United States: The American Cancer Society estimates through their new research that successful anti-smoking initiatives and tobacco taxation have saved about 4 million individuals from developing lung cancer over the last five decades.
Decades of Tobacco Control Saves Lives
A new publication in CA: A Cancer Journal for Clinicians illustrates how significant measures to reduce smoking led to 3.8 million lung cancer death preventions while providing Americans with 76 million additional years of life, as reported by HealthDay.
“The substantial estimated numbers of averted lung cancer deaths and person-years of life gained highlight the remarkable effect of progress against smoking on reducing premature mortality from lung cancer,” lead investigator Dr. Farhad Islami, the ACS’ senior scientific director for cancer disparity research, said in a news release.
Lung Cancer Prevention: A Major Success Story
Research indicates that lung cancer death prevention alone accounts for fifty percent of all successfully avoided cancer deaths in the past decades.
“However,” Islami added, “Despite these findings, lung cancer is still the leading cause of cancer death in the United States, and smoking-attributable morbidity and mortality from other cancers or diseases remain high.”
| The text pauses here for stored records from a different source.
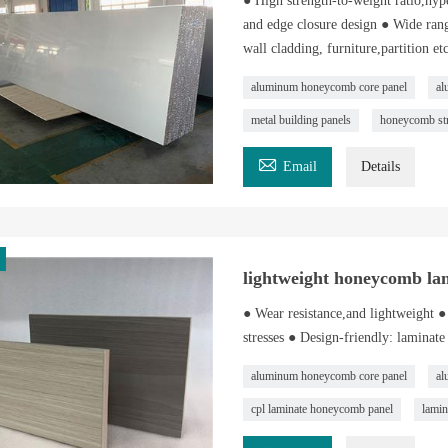
● High strength-to-weight ratio,hype
and edge closure design ● Wide rang
wall cladding, furniture,partition etc
aluminum honeycomb core panel
al
metal building panels
honeycomb str

Email
Details
lightweight honeycomb la
● Wear resistance,and lightweight ● 
stresses ● Design-friendly: laminate
aluminum honeycomb core panel
al
cpl laminate honeycomb panel
lamin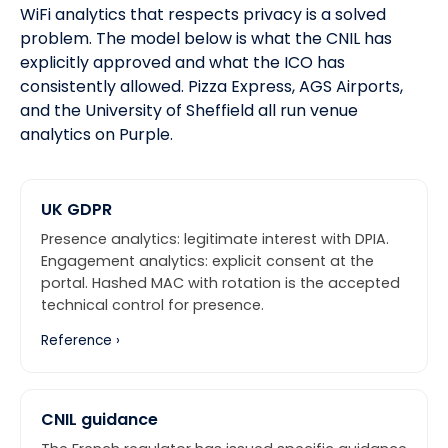
WiFi analytics that respects privacy is a solved
problem. The model below is what the CNIL has
explicitly approved and what
the ICO
has
consistently allowed.
Pizza Express, AGS Airports,
and the University of Sheffield
all run venue
analytics on Purple.
UK GDPR
Presence analytics: legitimate interest with DPIA.
Engagement analytics: explicit consent at the
portal. Hashed MAC with rotation is the accepted
technical control for presence.
Reference ›
CNIL guidance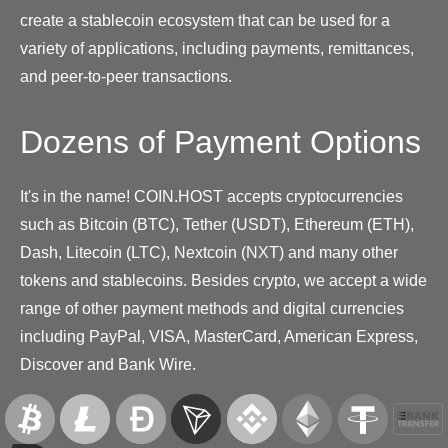
create a stablecoin ecosystem that can be used for a
variety of applications, including payments, remittances,
and peer-to-peer transactions.
Dozens of Payment Options
It's in the name! COIN.HOST accepts cryptocurrencies
such as Bitcoin (BTC), Tether (USDT), Ethereum (ETH),
Dash, Litecoin (LTC), Nextcoin (NXT) and many other
tokens and stablecoins. Besides crypto, we accept a wide
range of other payment methods and digital currencies
including PayPal, VISA, MasterCard, American Express,
Discover and Bank Wire.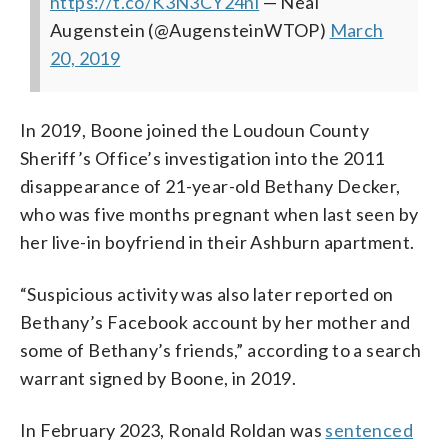
https://t.co/K3N3CY24ni
— Neal
Augenstein (@AugensteinWTOP)
March
20, 2019
In 2019, Boone joined the Loudoun County
Sheriff’s Office’s investigation into the 2011
disappearance of 21-year-old Bethany Decker,
who was five months pregnant when last seen by
her live-in boyfriend in their Ashburn apartment.
“Suspicious activity was also later reported on
Bethany’s Facebook account by her mother and
some of Bethany’s friends,” according to a search
warrant signed by Boone, in 2019.
In February 2023, Ronald Roldan was
sentenced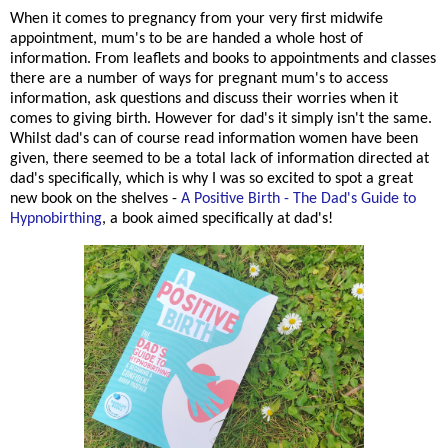
When it comes to pregnancy from your very first midwife
appointment, mum's to be are handed a whole host of
information. From leaflets and books to appointments and classes
there are a number of ways for pregnant mum's to access
information, ask questions and discuss their worries when it
comes to giving birth. However for dad's it simply isn't the same.
Whilst dad's can of course read information women have been
given, there seemed to be a total lack of information directed at
dad's specifically, which is why I was so excited to spot a great
new book on the shelves -
A Positive Birth - The Dad's Guide to
Hypnobirthing
, a book aimed specifically at dad's!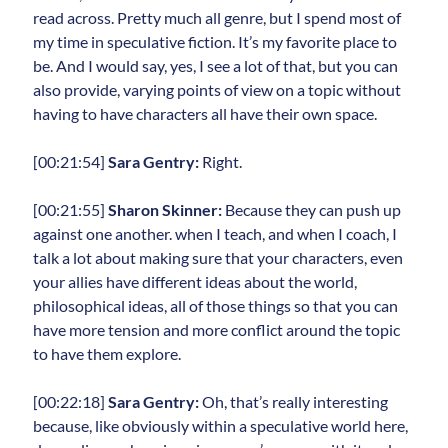
read across. Pretty much all genre, but I spend most of
my time in speculative fiction. It’s my favorite place to
be. And I would say, yes, I see a lot of that, but you can
also provide, varying points of view on a topic without
having to have characters all have their own space.
[00:21:54]
Sara Gentry:
Right.
[00:21:55]
Sharon Skinner:
Because they can push up
against one another. when I teach, and when I coach, I
talk a lot about making sure that your characters, even
your allies have different ideas about the world,
philosophical ideas, all of those things so that you can
have more tension and more conflict around the topic
to have them explore.
[00:22:18]
Sara Gentry:
Oh, that’s really interesting
because, like obviously within a speculative world here,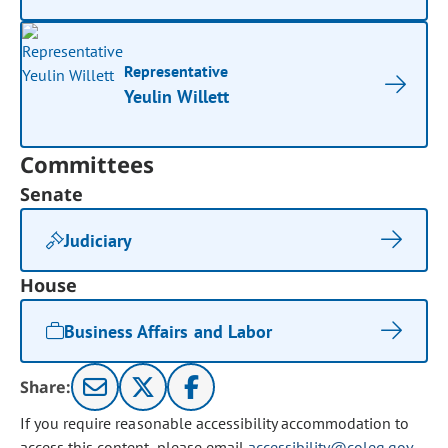
Representative
Yeulin Willett
Committees
Senate
Judiciary
House
Business Affairs and Labor
Share:
If you require reasonable accessibility accommodation to
access this content, please email
accessibility@coleg.gov
.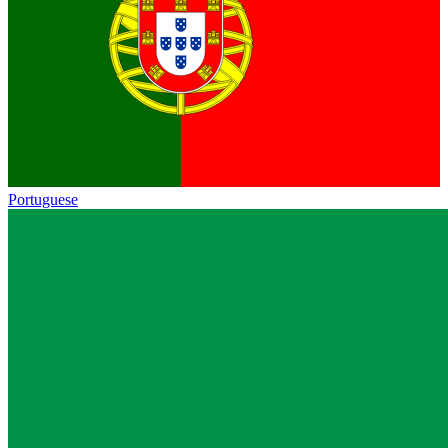
Portuguese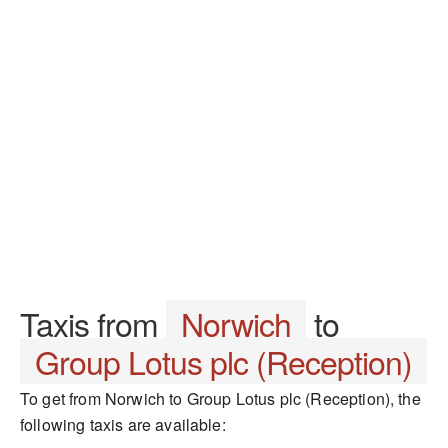
Taxis from
Norwich
to
Group Lotus plc (Reception)
To get from Norwich to Group Lotus plc (Reception), the
following taxis are available: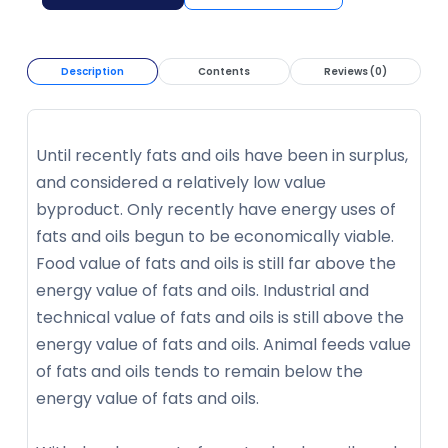
Description
Contents
Reviews (0)
Until recently fats and oils have been in surplus,
and considered a relatively low value
byproduct. Only recently have energy uses of
fats and oils begun to be economically viable.
Food value of fats and oils is still far above the
energy value of fats and oils. Industrial and
technical value of fats and oils is still above the
energy value of fats and oils. Animal feeds value
of fats and oils tends to remain below the
energy value of fats and oils.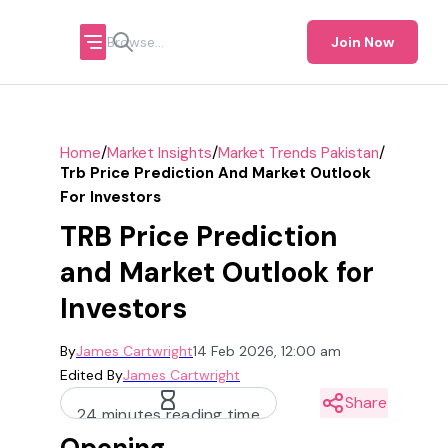
Join Now
/
/
/
Home
Market Insights
Market Trends Pakistan
Trb Price Prediction And Market Outlook
For Investors
TRB Price Prediction
and Market Outlook for
Investors
By
James Cartwright
14 Feb 2026, 12:00 am
Edited By
James Cartwright
Share
24 minutes reading time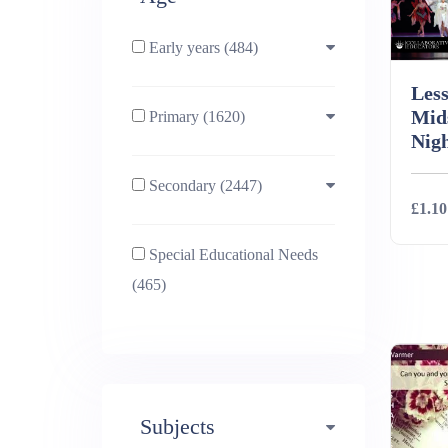
Early years (484)
Less
Mid
Primary (1620)
3-4 (638)
Nig
Secondary (2447)
4-5 (772)
10-11 (1214)
£1.10
Special Educational Needs
5-6 (1011)
11-12 (1456)
Deta
(465)
6-7 (981)
12-13 (1446)
7-8 (974)
13-14 (1498)
Subjects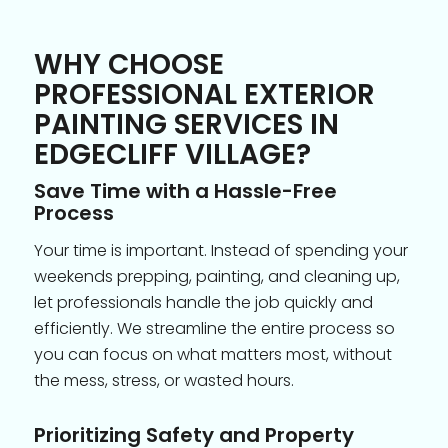
WHY CHOOSE
PROFESSIONAL EXTERIOR
PAINTING SERVICES IN
EDGECLIFF VILLAGE?
Save Time with a Hassle-Free
Process
Your time is important. Instead of spending your
weekends prepping, painting, and cleaning up,
let professionals handle the job quickly and
efficiently. We streamline the entire process so
you can focus on what matters most, without
the mess, stress, or wasted hours.
Prioritizing Safety and Property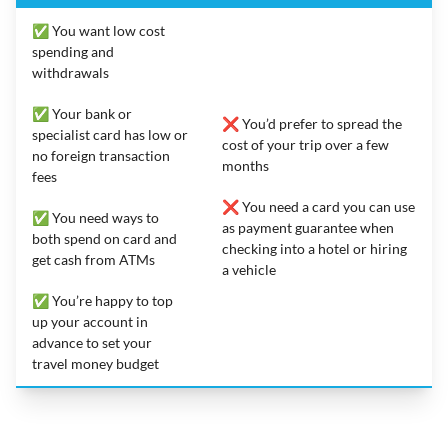
✅ You want low cost
spending and
withdrawals
✅ Your bank or
❌ You’d prefer to spread the
specialist card has low or
cost of your trip over a few
no foreign transaction
months
fees
❌ You need a card you can use
✅ You need ways to
as payment guarantee when
both spend on card and
checking into a hotel or hiring
get cash from ATMs
a vehicle
✅ You’re happy to top
up your account in
advance to set your
travel money budget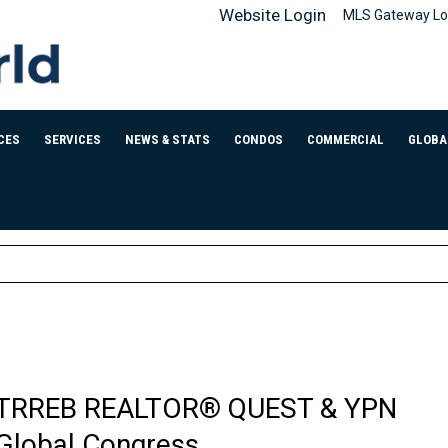
Website Login
MLS Gateway Lo
CES
SERVICES
NEWS & STATS
CONDOS
COMMERCIAL
GLOBA
TRREB REALTOR® QUEST & YPN
Global Congress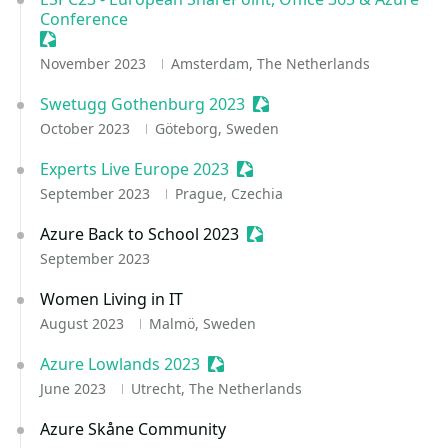
Conference
Sessionize Event
November 2023
Amsterdam, The Netherlands
Swetugg Gothenburg 2023
Sessionize Event
October 2023
Göteborg, Sweden
Experts Live Europe 2023
Sessionize Event
September 2023
Prague, Czechia
Azure Back to School 2023
Sessionize Event
September 2023
Women Living in IT
August 2023
Malmö, Sweden
Azure Lowlands 2023
Sessionize Event
June 2023
Utrecht, The Netherlands
Azure Skåne Community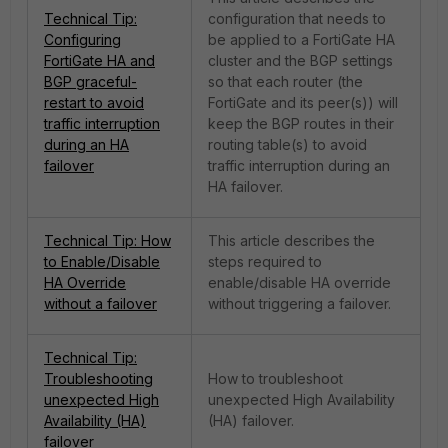
Technical Tip:
configuration that needs to
Configuring
be applied to a FortiGate HA
FortiGate HA and
cluster and the BGP settings
BGP graceful-
so that each router (the
restart to avoid
FortiGate and its peer(s)) will
traffic interruption
keep the BGP routes in their
during an HA
routing table(s) to avoid
failover
traffic interruption during an
HA failover.
Technical Tip: How
This article describes the
to Enable/Disable
steps required to
HA Override
enable/disable HA override
without a failover
without triggering a failover.
Technical Tip:
Troubleshooting
How to troubleshoot
unexpected High
unexpected High Availability
Availability (HA)
(HA) failover.
failover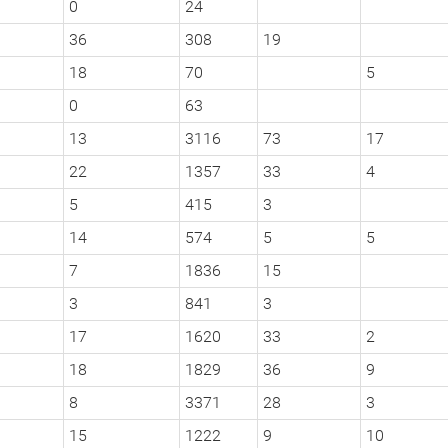
0
24
36
308
19
18
70
5
0
63
13
3116
73
17
22
1357
33
4
5
415
3
14
574
5
5
7
1836
15
3
841
3
17
1620
33
2
18
1829
36
9
8
3371
28
3
15
1222
9
10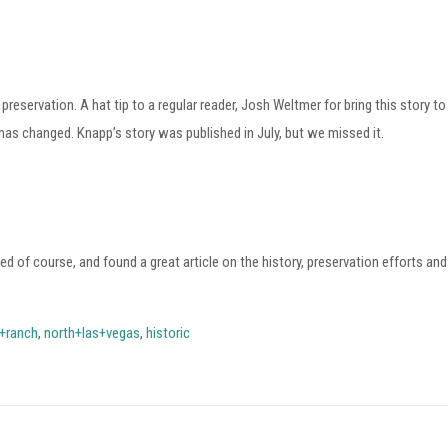
reservation. A hat tip to a regular reader, Josh Weltmer for bring this story t
 has changed.
Knapp’s story was published in July, but we missed it.
d of course, and found a great article on the history, preservation efforts and
l+ranch
,
north+las+vegas
,
historic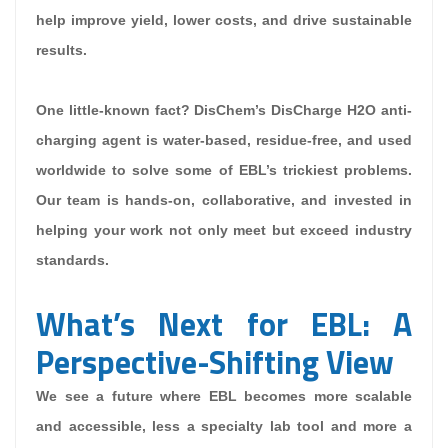
help improve yield, lower costs, and drive sustainable
results.
One little-known fact? DisChem’s DisCharge H2O anti-
charging agent is water-based, residue-free, and used
worldwide to solve some of EBL’s trickiest problems.
Our team is hands-on, collaborative, and invested in
helping your work not only meet but exceed industry
standards.
What’s Next for EBL: A
Perspective-Shifting View
We see a future where EBL becomes more scalable
and accessible, less a specialty lab tool and more a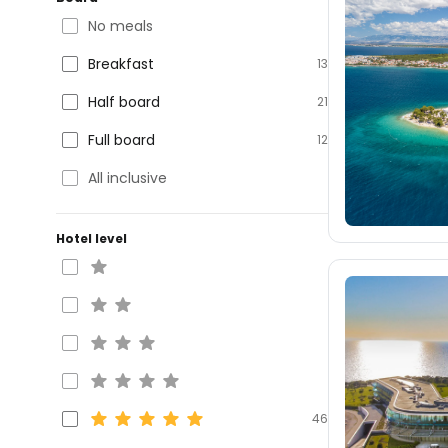
No meals
Breakfast
13
Half board
21
Full board
12
All inclusive
Hotel level
46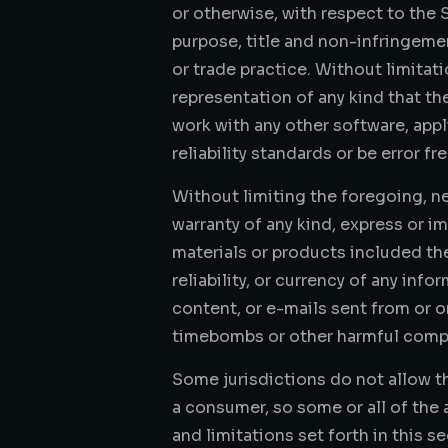
or otherwise, with respect to the S
purpose, title and non-infringeme
or trade practice. Without limita
representation of any kind that th
work with any other software, app
reliability standards or be error fr
Without limiting the foregoing, n
warranty of any kind, express or imp
materials or products included there
reliability, or currency of any info
content, or e-mails sent from or o
timebombs or other harmful comp
Some jurisdictions do not allow th
a consumer, so some or all of the 
and limitations set forth in this s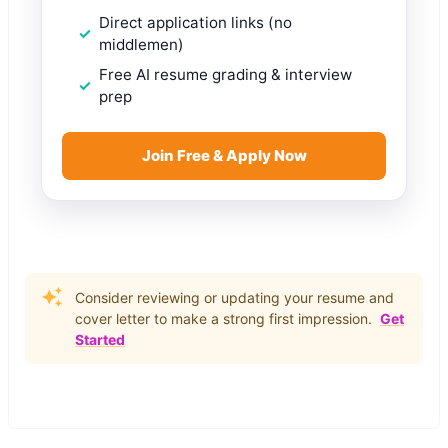
Direct application links (no
middlemen)
Free AI resume grading & interview
prep
Join Free & Apply Now
Consider reviewing or updating your resume and
cover letter to make a strong first impression.
Get
Started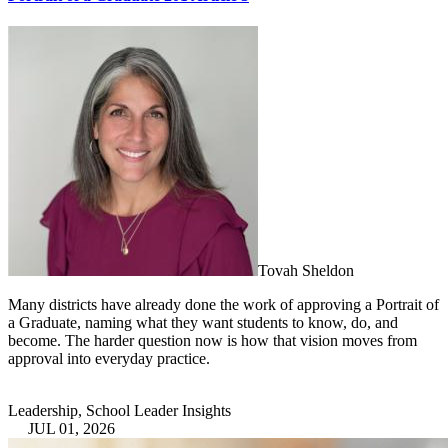
Tovah Sheldon
Many districts have already done the work of approving a Portrait of
a Graduate, naming what they want students to know, do, and
become. The harder question now is how that vision moves from
approval into everyday practice.
Leadership, School Leader Insights
JUL 01, 2026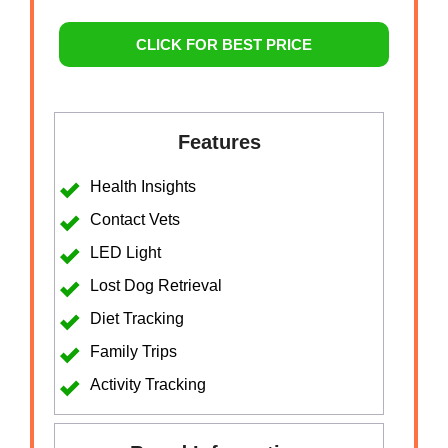
CLICK FOR BEST PRICE
Features
Health Insights
Contact Vets
LED Light
Lost Dog Retrieval
Diet Tracking
Family Trips
Activity Tracking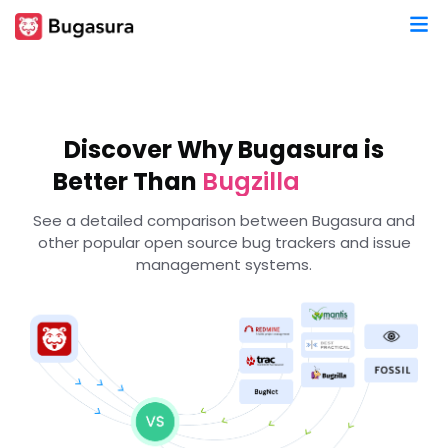
Redmine
MantisBT
RequestTracker
Discover Why Bugasura is
TRAC
Better Than
Bugzilla
Bugnet
See a detailed comparison between Bugasura and
Phabricator
other popular open source bug trackers and issue
Fossil
management systems.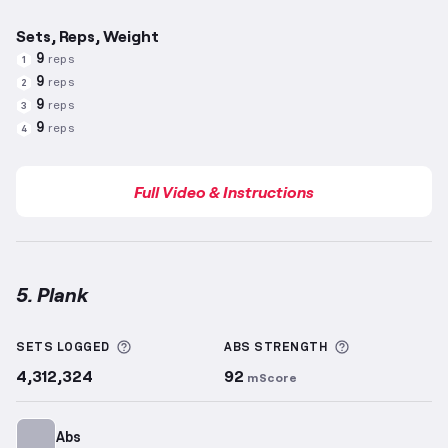
Sets, Reps, Weight
9
reps
1
9
reps
2
9
reps
3
9
reps
4
Full Video & Instructions
5. Plank
Plank
demonstration video — proper form for this 
More information about Sets Logged
More informa
SETS LOGGED
ABS
STRENGTH
4,312,324
92
mScore
Abs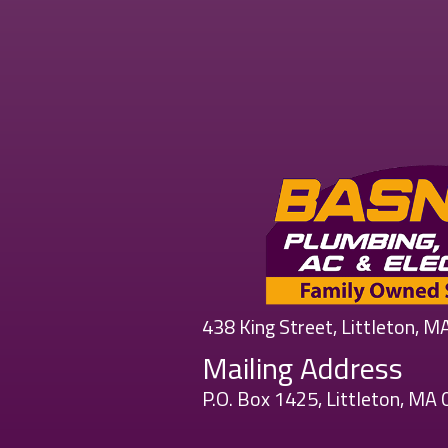
438 King Street, Littleton, 
Mailing Address
P.O. Box 1425, Littleton, MA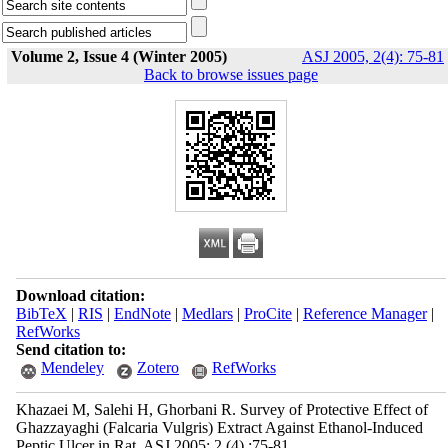
Volume 2, Issue 4 (Winter 2005)
ASJ 2005, 2(4): 75-81
Back to browse issues page
Download citation:
BibTeX
|
RIS
|
EndNote
|
Medlars
|
ProCite
|
Reference Manager
|
RefWorks
Send citation to:
Mendeley
Zotero
RefWorks
Khazaei M, Salehi H, Ghorbani R. Survey of Protective Effect of
Ghazzayaghi (Falcaria Vulgris) Extract Against Ethanol-Induced
Peptic Ulcer in Rat. ASJ 2005; 2 (4) :75-81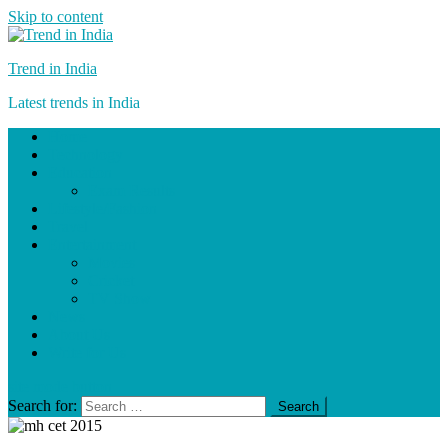
Skip to content
Trend in India
Latest trends in India
Home
Technology
Education
Exam Results
Lifestyle/Fashion
Travel
Entertainment
Movies
Cricket
TV Show
News
About Us
Write for Us
site mode button
Search for: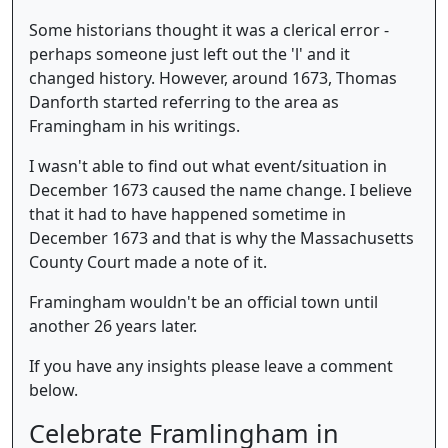
Some historians thought it was a clerical error -
perhaps someone just left out the 'l' and it
changed history. However, around 1673, Thomas
Danforth started referring to the area as
Framingham in his writings.
I wasn't able to find out what event/situation in
December 1673 caused the name change. I believe
that it had to have happened sometime in
December 1673 and that is why the Massachusetts
County Court made a note of it.
Framingham wouldn't be an official town until
another 26 years later.
If you have any insights please leave a comment
below.
Celebrate Framlingham in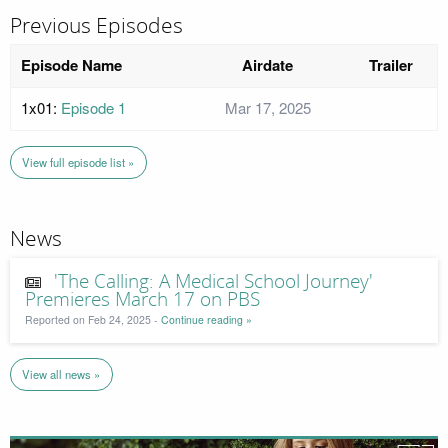
Previous Episodes
Episode Name
Airdate
Trailer
1x01:
Episode 1
Mar 17, 2025
View full episode list »
News
'The Calling: A Medical School Journey'
Premieres March 17 on PBS
Reported on Feb 24, 2025 -
Continue reading »
View all news »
Research investigators studied federal health data spanning from 1970 to 2022 which they used to calculate predicted cancer mortality rates before comparing actual death counts to these projections.
Who Benefited the Most?
During this five-decade period a total of 2.2 million lung cancer deaths expected for men and 1.6 million for women did not become fatalities.
Lung cancer death estimates reveal that white populations prevented almost 3.2 million cases but Black Americans avoided more than 527,000 cases.
More than 51% of total cancer deaths reduced during this period resulted from prevented instances of lung cancer.
Challenges Still Remain
“Reducing smoking through tobacco control has saved millions of lives and can save millions more in the future,” Islami said. “But we need a stronger commitment at the local, state, and federal levels to help further reduce smoking and substantially augment the progress against smoking-related mortality.”
Islami pointed out that it’s crucial that these initiatives focus on populations that are more likely to smoke.
The Need for Stronger Tobacco Control Policies
The smoking prevalence, along with lung cancer mortality, stands five times higher among those who possess a high school diploma or less but do not have college degrees, according to Donald Berry’s statements.
Lisa Lacasse from the American Cancer Society Cancer Action Network insists that the findings confirm the ongoing existence of preventable fatalities, as reported by HealthDay.
“Increased and sustained funding for evidence-based tobacco prevention and cessation programs is needed now more than ever as part of a comprehensive approach to reducing tobacco use and, ultimately, the cancer burden for everyone in the U.S.,” she said in a news release.
Lacasse emphasized the importance of open smoking cessation services together with increased tobacco taxation and smoke-free policy coverage.